- Exercise: Work out the count of lines in the listing below that include "loop". Give that count alone.

- Data to examine:
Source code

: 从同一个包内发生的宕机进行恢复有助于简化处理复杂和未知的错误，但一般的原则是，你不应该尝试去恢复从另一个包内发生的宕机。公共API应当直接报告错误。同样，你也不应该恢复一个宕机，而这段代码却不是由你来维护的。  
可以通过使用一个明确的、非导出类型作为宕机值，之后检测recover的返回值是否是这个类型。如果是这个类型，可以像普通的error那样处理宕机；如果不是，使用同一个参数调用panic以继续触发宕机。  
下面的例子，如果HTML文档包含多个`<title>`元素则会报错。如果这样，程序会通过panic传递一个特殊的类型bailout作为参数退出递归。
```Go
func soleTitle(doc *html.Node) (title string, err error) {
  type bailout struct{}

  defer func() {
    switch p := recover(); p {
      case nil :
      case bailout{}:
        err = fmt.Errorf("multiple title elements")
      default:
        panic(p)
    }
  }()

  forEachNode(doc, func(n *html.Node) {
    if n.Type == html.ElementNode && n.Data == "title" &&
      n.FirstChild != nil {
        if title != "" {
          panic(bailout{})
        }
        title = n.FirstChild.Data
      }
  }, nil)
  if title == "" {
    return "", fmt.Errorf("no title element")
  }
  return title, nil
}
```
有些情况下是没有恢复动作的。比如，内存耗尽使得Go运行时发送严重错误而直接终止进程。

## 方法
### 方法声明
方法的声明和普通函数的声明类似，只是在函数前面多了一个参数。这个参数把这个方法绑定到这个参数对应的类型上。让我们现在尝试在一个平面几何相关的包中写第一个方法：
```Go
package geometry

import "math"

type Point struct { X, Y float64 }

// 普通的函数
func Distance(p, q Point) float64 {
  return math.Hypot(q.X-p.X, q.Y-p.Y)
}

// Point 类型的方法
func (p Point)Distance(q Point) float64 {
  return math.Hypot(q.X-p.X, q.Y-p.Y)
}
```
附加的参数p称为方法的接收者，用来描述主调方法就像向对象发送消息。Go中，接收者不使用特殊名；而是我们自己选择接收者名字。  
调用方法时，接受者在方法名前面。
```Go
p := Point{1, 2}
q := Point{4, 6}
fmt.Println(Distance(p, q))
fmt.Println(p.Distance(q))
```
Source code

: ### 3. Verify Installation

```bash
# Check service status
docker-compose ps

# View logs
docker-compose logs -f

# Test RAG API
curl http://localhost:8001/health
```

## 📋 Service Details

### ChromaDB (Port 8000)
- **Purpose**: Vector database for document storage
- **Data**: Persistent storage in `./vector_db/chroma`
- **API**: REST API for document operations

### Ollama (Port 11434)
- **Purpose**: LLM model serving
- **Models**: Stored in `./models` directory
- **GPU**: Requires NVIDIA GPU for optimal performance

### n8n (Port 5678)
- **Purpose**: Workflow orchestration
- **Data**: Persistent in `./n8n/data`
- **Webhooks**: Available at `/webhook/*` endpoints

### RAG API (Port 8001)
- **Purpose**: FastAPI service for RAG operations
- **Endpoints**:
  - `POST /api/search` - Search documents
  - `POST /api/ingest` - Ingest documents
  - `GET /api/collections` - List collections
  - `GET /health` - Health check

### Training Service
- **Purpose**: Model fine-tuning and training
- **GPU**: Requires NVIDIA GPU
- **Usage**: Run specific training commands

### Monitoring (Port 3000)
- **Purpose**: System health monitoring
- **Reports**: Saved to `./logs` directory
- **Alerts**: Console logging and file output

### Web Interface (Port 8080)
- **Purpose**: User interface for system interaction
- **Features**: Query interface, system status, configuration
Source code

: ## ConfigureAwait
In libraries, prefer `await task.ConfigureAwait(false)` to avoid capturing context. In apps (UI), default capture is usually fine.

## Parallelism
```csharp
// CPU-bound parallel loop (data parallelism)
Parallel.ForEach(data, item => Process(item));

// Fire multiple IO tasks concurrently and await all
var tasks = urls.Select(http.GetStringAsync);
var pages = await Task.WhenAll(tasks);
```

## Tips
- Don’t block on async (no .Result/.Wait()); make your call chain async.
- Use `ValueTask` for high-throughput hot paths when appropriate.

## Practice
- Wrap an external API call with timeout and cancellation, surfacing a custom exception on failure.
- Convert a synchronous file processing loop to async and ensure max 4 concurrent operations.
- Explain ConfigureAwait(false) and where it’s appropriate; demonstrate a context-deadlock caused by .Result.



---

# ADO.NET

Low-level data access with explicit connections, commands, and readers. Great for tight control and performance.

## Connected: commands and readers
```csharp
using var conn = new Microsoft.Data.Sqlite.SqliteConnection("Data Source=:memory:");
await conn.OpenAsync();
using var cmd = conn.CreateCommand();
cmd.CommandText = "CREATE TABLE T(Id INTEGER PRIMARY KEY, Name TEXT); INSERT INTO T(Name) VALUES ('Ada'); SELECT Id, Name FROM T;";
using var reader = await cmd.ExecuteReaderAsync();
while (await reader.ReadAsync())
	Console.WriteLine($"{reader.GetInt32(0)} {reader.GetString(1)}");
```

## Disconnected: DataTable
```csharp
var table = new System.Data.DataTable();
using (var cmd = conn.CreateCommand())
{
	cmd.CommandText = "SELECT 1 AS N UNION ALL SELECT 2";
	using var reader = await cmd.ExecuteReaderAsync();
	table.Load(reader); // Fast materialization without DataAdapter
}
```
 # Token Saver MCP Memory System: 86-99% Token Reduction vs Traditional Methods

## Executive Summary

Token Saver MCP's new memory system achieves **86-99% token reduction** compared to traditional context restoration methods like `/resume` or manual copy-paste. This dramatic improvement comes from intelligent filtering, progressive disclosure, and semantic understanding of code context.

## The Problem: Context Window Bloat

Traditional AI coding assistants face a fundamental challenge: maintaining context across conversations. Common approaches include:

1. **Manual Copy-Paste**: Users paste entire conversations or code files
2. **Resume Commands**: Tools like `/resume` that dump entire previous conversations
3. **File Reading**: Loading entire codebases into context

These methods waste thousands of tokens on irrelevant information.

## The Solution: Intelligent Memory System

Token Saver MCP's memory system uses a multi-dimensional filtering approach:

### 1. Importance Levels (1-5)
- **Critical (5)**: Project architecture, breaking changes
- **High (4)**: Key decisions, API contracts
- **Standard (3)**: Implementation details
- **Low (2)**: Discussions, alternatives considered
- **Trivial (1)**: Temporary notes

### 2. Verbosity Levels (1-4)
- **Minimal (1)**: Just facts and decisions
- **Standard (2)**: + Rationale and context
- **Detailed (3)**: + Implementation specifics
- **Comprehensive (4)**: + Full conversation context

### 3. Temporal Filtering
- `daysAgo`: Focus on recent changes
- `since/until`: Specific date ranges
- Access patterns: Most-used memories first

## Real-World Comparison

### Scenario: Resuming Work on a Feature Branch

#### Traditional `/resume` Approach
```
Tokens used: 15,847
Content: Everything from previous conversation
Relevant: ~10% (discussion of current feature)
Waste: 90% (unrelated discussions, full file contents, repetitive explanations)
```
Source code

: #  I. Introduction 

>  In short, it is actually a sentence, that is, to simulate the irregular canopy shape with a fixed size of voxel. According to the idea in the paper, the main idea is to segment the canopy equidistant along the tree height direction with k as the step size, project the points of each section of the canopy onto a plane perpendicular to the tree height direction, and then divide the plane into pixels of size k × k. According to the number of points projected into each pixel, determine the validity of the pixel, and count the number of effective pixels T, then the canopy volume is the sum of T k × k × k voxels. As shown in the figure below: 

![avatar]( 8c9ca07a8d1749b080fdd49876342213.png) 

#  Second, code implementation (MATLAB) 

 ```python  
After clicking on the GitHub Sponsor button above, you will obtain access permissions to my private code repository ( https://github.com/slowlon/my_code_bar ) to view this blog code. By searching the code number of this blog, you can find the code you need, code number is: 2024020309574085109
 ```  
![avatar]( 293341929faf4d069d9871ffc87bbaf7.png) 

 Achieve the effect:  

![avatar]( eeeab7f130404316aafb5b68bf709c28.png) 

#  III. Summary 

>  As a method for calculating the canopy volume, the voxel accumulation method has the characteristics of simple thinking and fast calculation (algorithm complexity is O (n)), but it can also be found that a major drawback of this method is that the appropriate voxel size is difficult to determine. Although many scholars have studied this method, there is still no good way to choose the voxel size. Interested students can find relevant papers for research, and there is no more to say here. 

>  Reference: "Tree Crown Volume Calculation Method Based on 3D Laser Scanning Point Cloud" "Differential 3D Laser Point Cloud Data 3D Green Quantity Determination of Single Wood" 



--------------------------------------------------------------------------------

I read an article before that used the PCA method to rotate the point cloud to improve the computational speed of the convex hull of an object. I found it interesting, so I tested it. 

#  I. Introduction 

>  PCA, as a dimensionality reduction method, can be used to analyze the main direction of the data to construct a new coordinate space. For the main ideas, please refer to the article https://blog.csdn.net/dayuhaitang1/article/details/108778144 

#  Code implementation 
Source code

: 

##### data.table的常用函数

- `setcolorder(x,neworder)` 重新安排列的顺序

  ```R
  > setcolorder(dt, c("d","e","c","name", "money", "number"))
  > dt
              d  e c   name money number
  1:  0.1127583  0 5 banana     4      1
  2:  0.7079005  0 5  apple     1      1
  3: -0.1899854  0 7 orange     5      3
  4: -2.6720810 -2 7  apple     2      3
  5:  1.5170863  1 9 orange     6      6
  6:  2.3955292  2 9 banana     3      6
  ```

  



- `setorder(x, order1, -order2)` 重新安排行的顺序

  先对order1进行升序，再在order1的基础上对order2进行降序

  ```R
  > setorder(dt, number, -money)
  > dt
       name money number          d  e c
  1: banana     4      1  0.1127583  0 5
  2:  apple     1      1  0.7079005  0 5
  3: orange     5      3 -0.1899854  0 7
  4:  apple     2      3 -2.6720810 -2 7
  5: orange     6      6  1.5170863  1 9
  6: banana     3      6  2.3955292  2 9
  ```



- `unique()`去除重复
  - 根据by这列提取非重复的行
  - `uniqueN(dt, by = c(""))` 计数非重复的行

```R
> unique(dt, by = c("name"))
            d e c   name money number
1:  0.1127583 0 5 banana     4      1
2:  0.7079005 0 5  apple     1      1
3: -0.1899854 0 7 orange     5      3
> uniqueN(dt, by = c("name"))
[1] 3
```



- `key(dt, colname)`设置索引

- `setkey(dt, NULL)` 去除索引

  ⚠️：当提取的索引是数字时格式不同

- Solution below: 2